TEXTO DEL EJERCICIO:
+===+

Con 79 votos a favor, el congresista limeño José Jerí Oré, de la bancada Somos Perú, fue elegido como el nuevo presidente del Congreso para el periodo legislativo 2025-2026. A sus 38 años, se convierte en el titular más joven del Parlamento en la última década, un hecho que ha llamado la atención de la opinión pública y los analistas políticos.
La lista que encabezó Jerí superó ampliamente a la del almirante en retiro José Cueto, que apenas obtuvo 40 votos. Lo acompañarán en la Mesa Directiva Fernando Rospigliosi (Fuerza Popular), Waldemar Cerrón (Perú Libre) e Ilich López (Acción Popular), en la primera, segunda y tercera vicepresidencia, respectivamente. La sesión, que se prolongó por más de tres horas, contó con la participación de 126 congresistas, además de 4 votos viciados y 3 en blanco… por si alguien pensaba que ya no quedaba espacio para el descontento silencioso.
Sin embargo, la elección de Jerí no solo inaugura una nueva gestión parlamentaria, sino que también reaviva un historial de denuncias que lo vinculan con presuntos delitos graves, incluyendo violencia sexual, enriquecimiento ilícito y cobros irregulares durante su paso por la Comisión de Presupuesto.
La trayectoria política de José Jerí ha estado marcada por alianzas pragmáticas. Llegó al Congreso como accesitario del expresidente Martín Vizcarra, a quien defendió públicamente durante el escándalo de la vacunación clandestina en plena pandemia.

+===+

DATOS REGISTRADOS:

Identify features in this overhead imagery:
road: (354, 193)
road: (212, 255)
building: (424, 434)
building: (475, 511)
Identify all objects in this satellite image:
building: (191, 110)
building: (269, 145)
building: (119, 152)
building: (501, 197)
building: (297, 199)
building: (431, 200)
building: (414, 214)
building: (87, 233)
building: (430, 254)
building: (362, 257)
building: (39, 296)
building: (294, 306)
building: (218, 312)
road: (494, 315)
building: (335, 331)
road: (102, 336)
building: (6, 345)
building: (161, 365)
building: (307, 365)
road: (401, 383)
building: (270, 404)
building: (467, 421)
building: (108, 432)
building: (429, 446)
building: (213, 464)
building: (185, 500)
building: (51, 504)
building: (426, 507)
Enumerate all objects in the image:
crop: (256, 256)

+===+

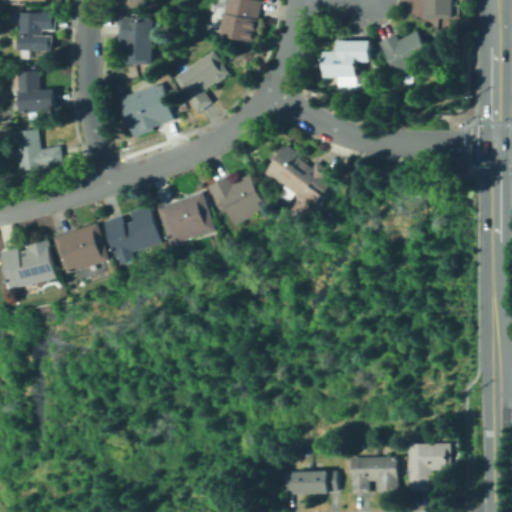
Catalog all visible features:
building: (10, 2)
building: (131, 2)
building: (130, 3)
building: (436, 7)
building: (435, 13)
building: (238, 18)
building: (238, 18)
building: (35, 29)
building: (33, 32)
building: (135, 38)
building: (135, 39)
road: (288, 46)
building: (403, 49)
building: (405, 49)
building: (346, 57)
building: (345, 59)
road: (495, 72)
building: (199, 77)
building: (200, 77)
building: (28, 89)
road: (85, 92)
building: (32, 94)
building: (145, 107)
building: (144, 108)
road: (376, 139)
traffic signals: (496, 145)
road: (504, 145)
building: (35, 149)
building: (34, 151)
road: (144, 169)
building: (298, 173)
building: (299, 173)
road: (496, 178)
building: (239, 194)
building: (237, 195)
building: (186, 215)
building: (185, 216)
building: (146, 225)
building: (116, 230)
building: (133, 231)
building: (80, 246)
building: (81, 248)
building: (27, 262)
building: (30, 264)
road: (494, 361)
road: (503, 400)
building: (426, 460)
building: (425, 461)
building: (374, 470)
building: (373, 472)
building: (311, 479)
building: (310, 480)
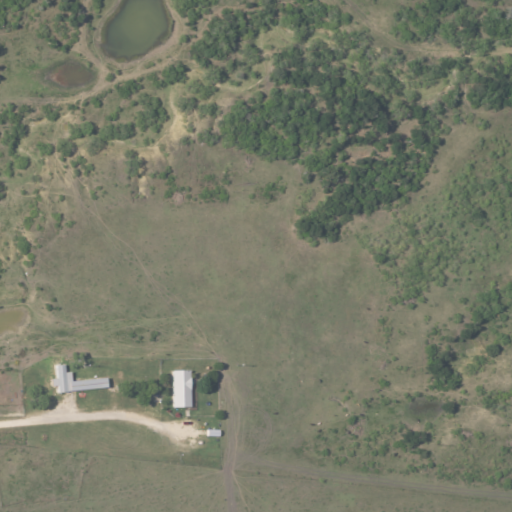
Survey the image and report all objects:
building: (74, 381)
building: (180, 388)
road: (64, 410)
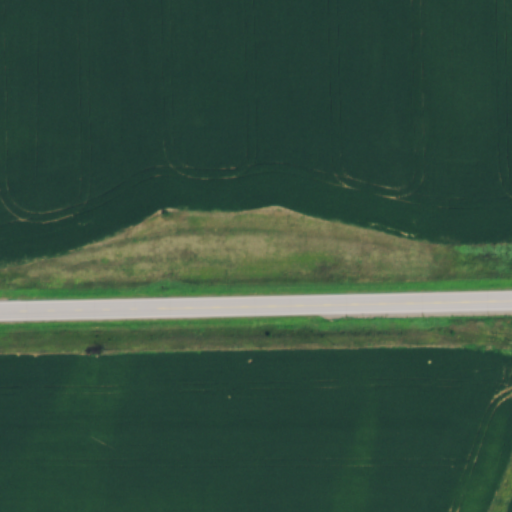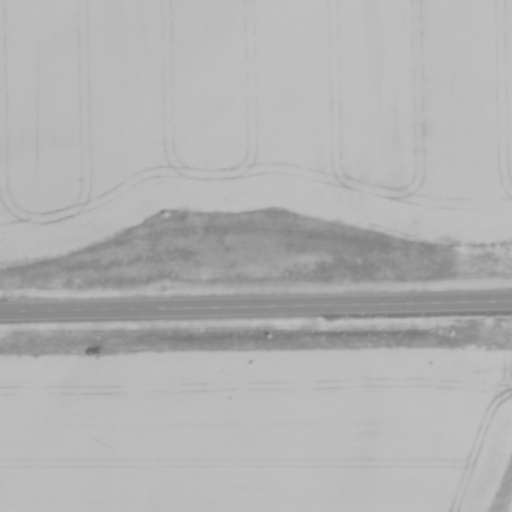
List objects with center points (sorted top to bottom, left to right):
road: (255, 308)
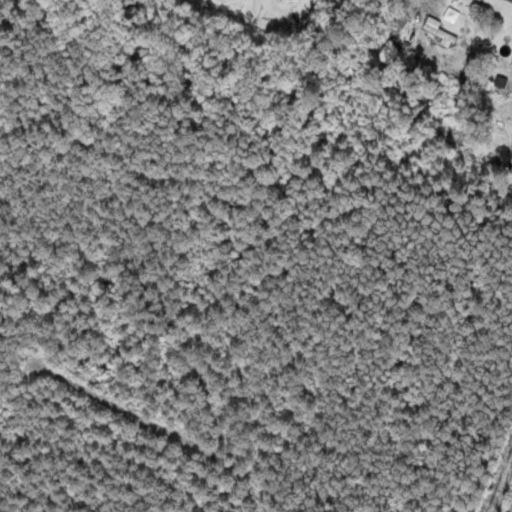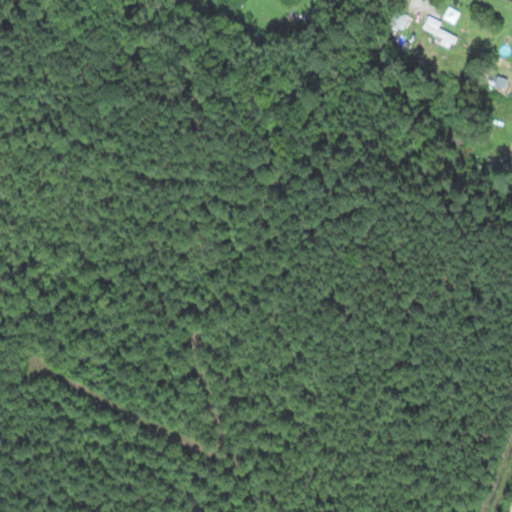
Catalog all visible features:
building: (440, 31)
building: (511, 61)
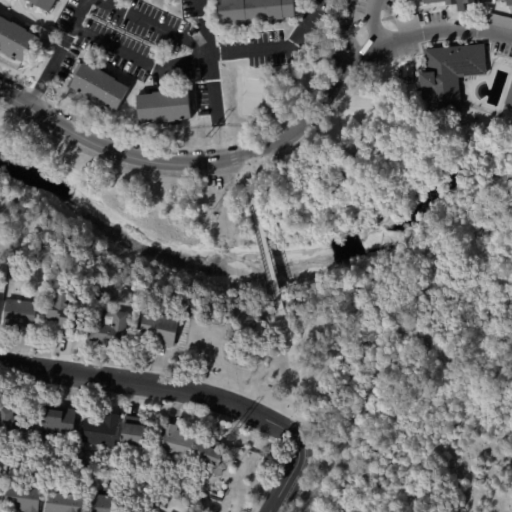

+===+

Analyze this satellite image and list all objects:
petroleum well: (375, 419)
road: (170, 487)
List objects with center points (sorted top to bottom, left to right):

+===+

QUÉ HACER: Continúa la nota sobre la elección de José Jerí a partir de su última oración. El listado no guarda relación alguna con la nota sobre la elección de José Jerí.

RESPUESTA ESPERADA:
José Jerí en el ojo del huracán
El caso más sensible involucra una denuncia por presunta violación sexual ocurrida durante una fiesta de Año Nuevo en Canta, en enero de 2025. Según el expediente, la jueza que admitió la denuncia ordenó medidas de protección para la víctima y dispuso que Jerí recibiera tratamiento psicológico por su “impulsividad y conducta sexual patológica”.
No obstante, el congresista jamás cumplió con esta medida, lo que derivó en una disposición de la fiscal de la Nación, Delia Espinoza, por el delito de desobediencia a la autoridad. Durante más de cinco meses, Jerí ignoró las citas terapéuticas obligatorias, un incumplimiento que, según el artículo 368 del Código Penal, constituye un delito.
Desde Simple Noticias se observa que esta situación genera un debate crucial: ¿utilizará Jerí su flamante cargo como presidente del Congreso para rendir cuentas, o para blindarse frente a sus denuncias? La ciudadanía y los analistas políticos seguirán muy de cerca los próximos movimientos del legislador, cuyo historial pone en entredicho la transparencia y ética que se espera de la máxima autoridad del Parlamento.